Lucio Piccirillo

Stay at the IAC: 08/07/2013 to 20/09/2013.

Research line: Cosmology and Astroparticles

Dr. Lucio Piccirillo is currently both, professor of Radioastronomy Technology at the School of Physics and Astronomy and member of the Jodrell Bank Centre for Astrophysics, at the University of Manchester (U.K.).

Prof. Piccirillo graduated at the University of Rome in 1985 with a thesis on the measurements of photon noise in the Cosmic Microwave Background radiation.
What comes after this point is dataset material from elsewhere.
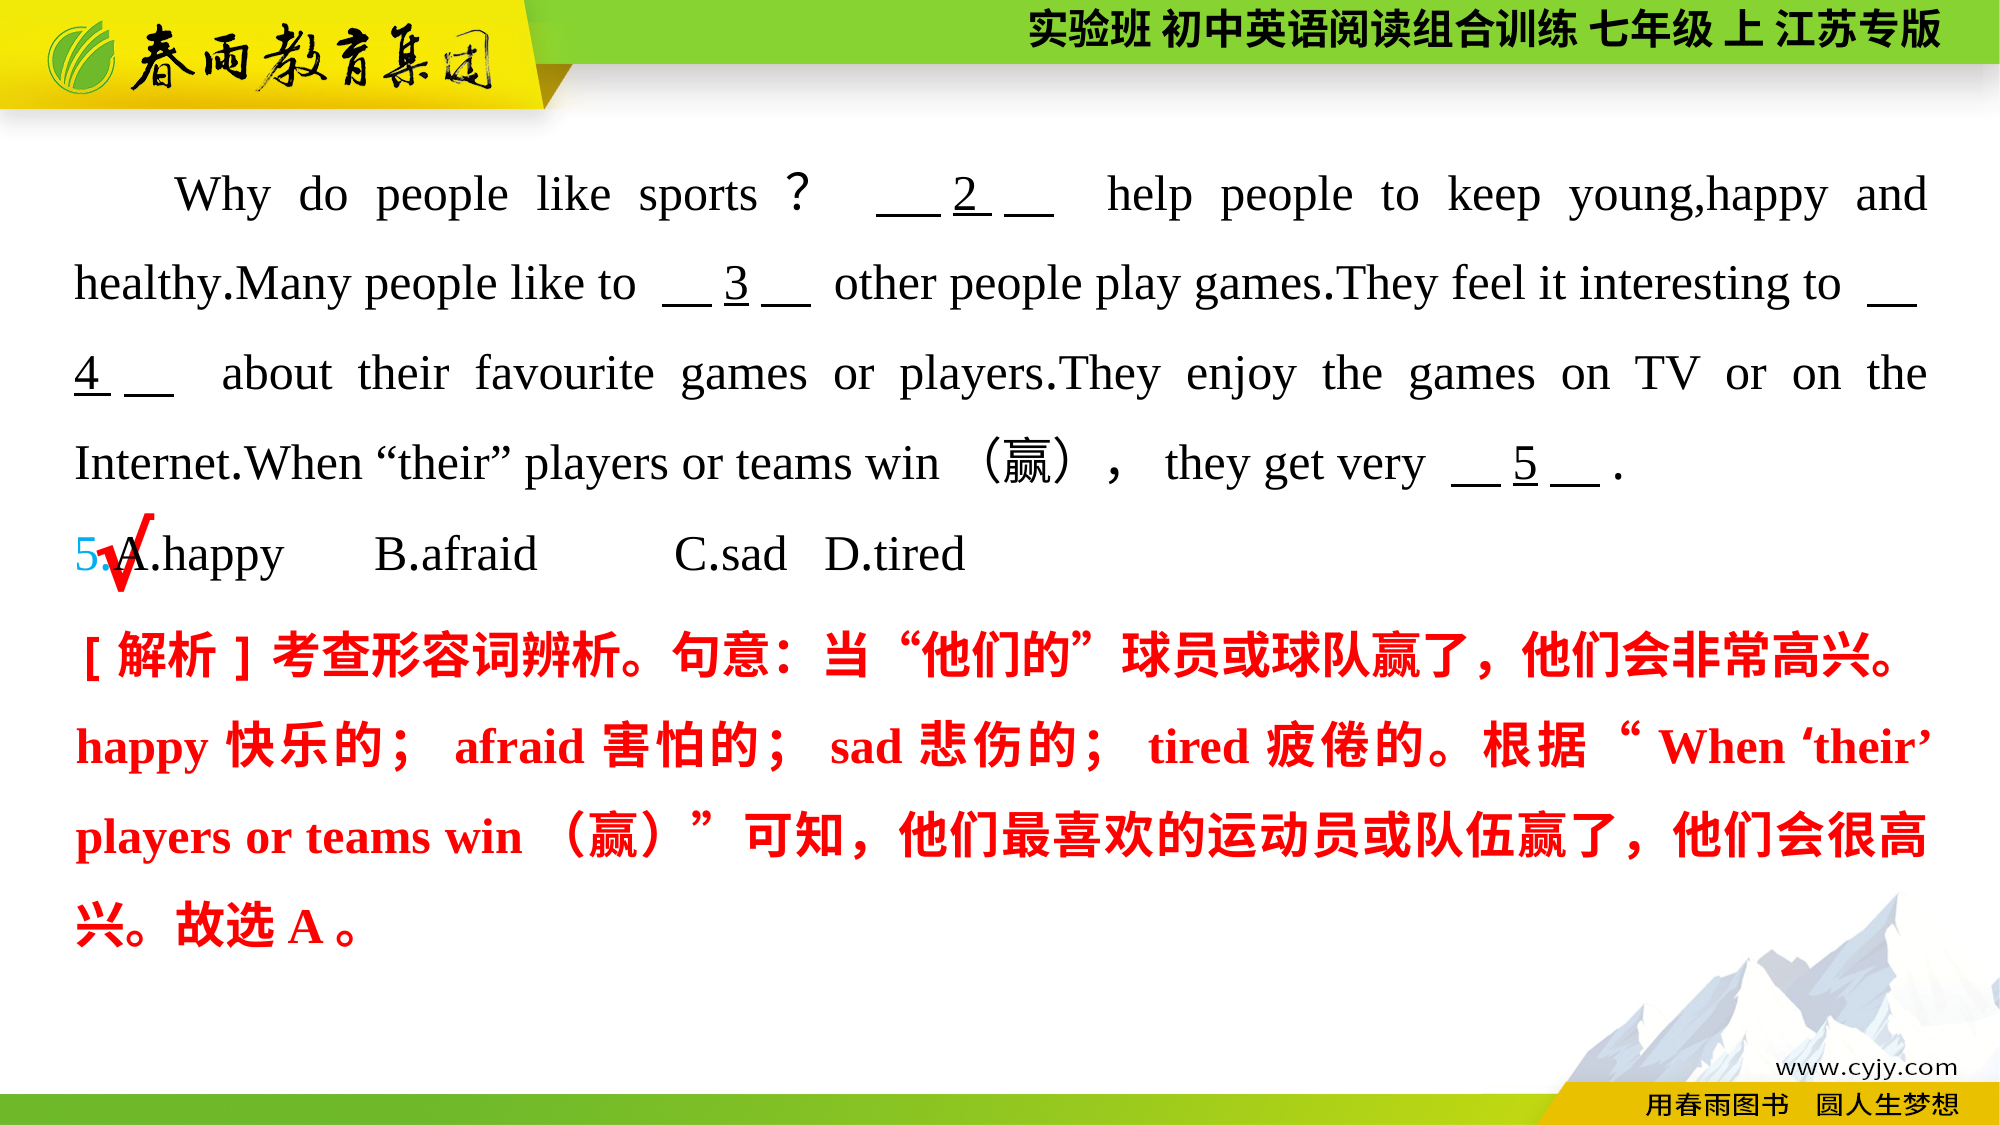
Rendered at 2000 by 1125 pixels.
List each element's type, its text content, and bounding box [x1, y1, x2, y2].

He spent one year as teacher of Digital Electronics at the Italian Airforce and was researcher at the italian Telecommunication Government ministry until 1989. He then moved to the Netherlands as postdoctoral researcher at the European Space Agency and later, in 1991, to the U.S.A. , where he was Assistant Professor at Bartol Research Institute University of Delaware and Visiting Professor at University of Wisconsin. In 2000 he came back to Europe as Senior Lecturer/ Reader at Cardiff University (UK). Dr. Piccirillo is Professor at the University of Manchester since 2006.

His main areas of research concern Experimental Cosmology and development of novel technologies for astronomical instrumentation. He is involved in the detection and characterization of the polarization properties of the Cosmic Microwave Background radiation, radio detection of ultra high energy neutrinos interacting with the Moon surface and radio detection of very high frequency gravitational waves.
He is also involved in the following technology activities:
1. development of high frequency cryogenic low noise amplifiers
2. development of novel electron-beam lithography techniques
3. design and construction of improved sub-Kelvin cryogenic refrigerators to be used in astronomical instruments
4. development of novel quasi-optical interferometers

The main objective of his visit to the IAC was to complete the construction of the instrument TGI (30 GHz ) of the QUIJOTE project . His team at the Univ. of Manchester designed the TGI cryostat and his stay in Tenerife was planned to match with the construction phase of the components at the IAC workshops and the integration phase of the 31 constituent polarimeters .

Prof. Picirillo worked closely with the scientific project team in the analysis of data from MFI and also with the engineering team of the project QUIJOTE . The results of the scientific work carried out are in preparation for its publication.